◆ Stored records
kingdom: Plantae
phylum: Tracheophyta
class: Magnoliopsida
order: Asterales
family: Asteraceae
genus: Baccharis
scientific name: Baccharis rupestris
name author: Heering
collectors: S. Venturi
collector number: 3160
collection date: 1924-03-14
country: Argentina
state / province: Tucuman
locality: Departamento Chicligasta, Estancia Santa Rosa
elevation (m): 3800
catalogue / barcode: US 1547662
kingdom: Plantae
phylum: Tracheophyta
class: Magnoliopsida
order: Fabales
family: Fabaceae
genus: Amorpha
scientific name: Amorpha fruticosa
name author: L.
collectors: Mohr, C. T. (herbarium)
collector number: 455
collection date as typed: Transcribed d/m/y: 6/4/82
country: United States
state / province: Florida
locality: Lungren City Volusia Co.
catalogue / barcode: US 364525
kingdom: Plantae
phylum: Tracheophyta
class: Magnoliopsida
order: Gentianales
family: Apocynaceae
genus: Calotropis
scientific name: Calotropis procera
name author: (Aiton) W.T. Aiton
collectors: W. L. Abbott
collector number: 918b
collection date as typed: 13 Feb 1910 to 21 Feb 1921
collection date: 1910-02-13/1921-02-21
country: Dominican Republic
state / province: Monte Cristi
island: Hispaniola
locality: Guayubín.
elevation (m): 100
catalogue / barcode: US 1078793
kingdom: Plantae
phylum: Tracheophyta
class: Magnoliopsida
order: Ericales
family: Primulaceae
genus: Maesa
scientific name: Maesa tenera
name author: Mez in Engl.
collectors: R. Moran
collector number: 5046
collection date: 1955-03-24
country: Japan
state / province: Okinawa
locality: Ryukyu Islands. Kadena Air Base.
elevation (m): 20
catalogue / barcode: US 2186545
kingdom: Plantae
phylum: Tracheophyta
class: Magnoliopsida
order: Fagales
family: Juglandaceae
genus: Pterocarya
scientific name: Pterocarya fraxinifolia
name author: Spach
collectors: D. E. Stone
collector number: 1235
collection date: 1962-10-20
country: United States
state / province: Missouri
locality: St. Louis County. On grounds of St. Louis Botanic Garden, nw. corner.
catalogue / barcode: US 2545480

◆ Aim of the task
Rewrite the stored records from the first line through the line containing "catalogue / barcode: US 1547662" as a numbered list, including both of those lines and leaving out any blank lines.

◆ Answer to the problem
1. kingdom: Plantae
2. phylum: Tracheophyta
3. class: Magnoliopsida
4. order: Asterales
5. family: Asteraceae
6. genus: Baccharis
7. scientific name: Baccharis rupestris
8. name author: Heering
9. collectors: S. Venturi
10. collector number: 3160
11. collection date: 1924-03-14
12. country: Argentina
13. state / province: Tucuman
14. locality: Departamento Chicligasta, Estancia Santa Rosa
15. elevation (m): 3800
16. catalogue / barcode: US 1547662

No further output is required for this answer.